Well I didn’t anyway. Did you know that it takes more water for a boat to go up in a lock, than it does to go down?
I can see it now, but only because I read a section in Inland Waterways of Great Britain and Ireland (see yesterday’s post).
It quotes an essay by Mr W O’Brien which won the Canal Association prize in 1858. Its a bit wordy and long winded so I’ve simplified the text and used more modern mathematical language.
The loss of water caused by the passage of a boat through a lock is as follows:-
Let W = the loss of water,
Let L = a lockfull of water as calculated by the surface area x the depth of rise or fall
Let B = the volume of water displaced by the boat.

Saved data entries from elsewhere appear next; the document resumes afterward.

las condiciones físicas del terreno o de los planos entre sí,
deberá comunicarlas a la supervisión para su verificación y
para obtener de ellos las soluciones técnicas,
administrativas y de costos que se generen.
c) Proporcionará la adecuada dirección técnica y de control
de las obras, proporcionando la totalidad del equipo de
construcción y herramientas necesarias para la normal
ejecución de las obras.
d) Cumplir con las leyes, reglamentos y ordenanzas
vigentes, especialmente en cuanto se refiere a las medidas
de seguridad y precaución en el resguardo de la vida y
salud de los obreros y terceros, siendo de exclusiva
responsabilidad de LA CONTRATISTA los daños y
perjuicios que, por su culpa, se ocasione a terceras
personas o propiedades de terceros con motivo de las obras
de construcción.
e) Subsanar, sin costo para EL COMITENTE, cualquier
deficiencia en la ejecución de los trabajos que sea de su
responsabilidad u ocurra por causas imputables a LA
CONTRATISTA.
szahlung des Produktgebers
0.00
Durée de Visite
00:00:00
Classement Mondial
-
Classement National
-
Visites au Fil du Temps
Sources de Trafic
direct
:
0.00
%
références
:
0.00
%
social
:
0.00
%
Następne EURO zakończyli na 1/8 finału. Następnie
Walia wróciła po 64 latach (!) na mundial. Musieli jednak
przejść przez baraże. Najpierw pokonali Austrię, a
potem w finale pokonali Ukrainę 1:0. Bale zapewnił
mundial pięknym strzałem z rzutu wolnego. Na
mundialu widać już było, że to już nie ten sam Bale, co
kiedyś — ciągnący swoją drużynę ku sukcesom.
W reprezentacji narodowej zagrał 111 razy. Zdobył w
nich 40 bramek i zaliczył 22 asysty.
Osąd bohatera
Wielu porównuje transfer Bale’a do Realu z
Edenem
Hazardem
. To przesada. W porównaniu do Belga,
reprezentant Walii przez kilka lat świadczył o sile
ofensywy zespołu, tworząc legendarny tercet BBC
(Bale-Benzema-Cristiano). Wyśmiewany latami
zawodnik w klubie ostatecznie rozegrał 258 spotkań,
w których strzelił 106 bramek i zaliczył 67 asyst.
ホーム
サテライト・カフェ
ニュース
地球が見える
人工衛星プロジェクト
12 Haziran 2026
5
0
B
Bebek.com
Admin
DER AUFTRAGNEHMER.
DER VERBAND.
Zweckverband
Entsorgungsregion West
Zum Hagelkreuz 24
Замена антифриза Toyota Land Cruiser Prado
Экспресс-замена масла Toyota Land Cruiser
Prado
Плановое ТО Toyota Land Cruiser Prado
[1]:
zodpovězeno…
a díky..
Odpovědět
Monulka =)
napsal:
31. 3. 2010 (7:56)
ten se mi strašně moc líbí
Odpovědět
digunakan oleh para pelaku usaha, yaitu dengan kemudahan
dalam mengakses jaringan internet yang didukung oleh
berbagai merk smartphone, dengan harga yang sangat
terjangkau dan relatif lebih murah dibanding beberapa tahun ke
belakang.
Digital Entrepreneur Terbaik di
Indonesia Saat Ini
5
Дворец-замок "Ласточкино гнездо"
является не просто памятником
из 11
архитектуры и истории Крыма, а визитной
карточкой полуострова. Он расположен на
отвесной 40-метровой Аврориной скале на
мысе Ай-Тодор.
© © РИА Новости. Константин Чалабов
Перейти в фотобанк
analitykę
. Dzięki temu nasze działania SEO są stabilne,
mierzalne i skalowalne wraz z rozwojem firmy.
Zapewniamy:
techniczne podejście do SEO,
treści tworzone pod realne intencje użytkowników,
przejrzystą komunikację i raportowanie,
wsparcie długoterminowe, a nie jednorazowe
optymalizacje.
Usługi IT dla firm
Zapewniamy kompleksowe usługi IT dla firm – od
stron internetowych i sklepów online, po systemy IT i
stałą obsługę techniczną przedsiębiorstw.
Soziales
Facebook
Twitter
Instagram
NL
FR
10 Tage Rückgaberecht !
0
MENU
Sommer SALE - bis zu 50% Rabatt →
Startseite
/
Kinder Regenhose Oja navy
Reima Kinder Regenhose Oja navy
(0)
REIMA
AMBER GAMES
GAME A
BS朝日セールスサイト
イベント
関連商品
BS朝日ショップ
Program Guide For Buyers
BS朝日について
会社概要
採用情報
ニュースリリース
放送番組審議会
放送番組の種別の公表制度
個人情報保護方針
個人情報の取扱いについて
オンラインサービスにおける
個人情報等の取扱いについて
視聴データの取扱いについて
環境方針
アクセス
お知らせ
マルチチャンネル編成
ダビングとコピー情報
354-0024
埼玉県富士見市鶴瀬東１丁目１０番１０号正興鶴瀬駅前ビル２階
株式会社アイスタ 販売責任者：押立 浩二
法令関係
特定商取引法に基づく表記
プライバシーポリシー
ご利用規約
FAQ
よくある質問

When the boat ascends, the loss of water W= L+B
When the boat descends, W= L – B
Hmmm. You see when the boat comes into the bottom of a lock it pushes out B amount of water. The lock fills with L gallons, then when the boat leaves the top of the lock another B gallons is drawn in from the canal above the lock. So it has used up L+B.
Going down. The boat gives back B gallons to the canal above as it comes in, so the lock has L-B galloons in it, which is what is lost when it drops. I think that’s what it implies anyway.
That being so, we ought to have canals designed by M C Escher so we’re always going down hill.
Or thinking of it another way, shallow drafted boats like Herbie are cheaper (in water terms) than deep boats like the coal boats Ara and Archimedes going uphill, but it’s the other way round going down. Good innit?
Oooh, I just noticed that this is my 1006th post!! What a pity I missed out on doing a special thousandth edition. Aah well, when we get to 2000 I'll do one.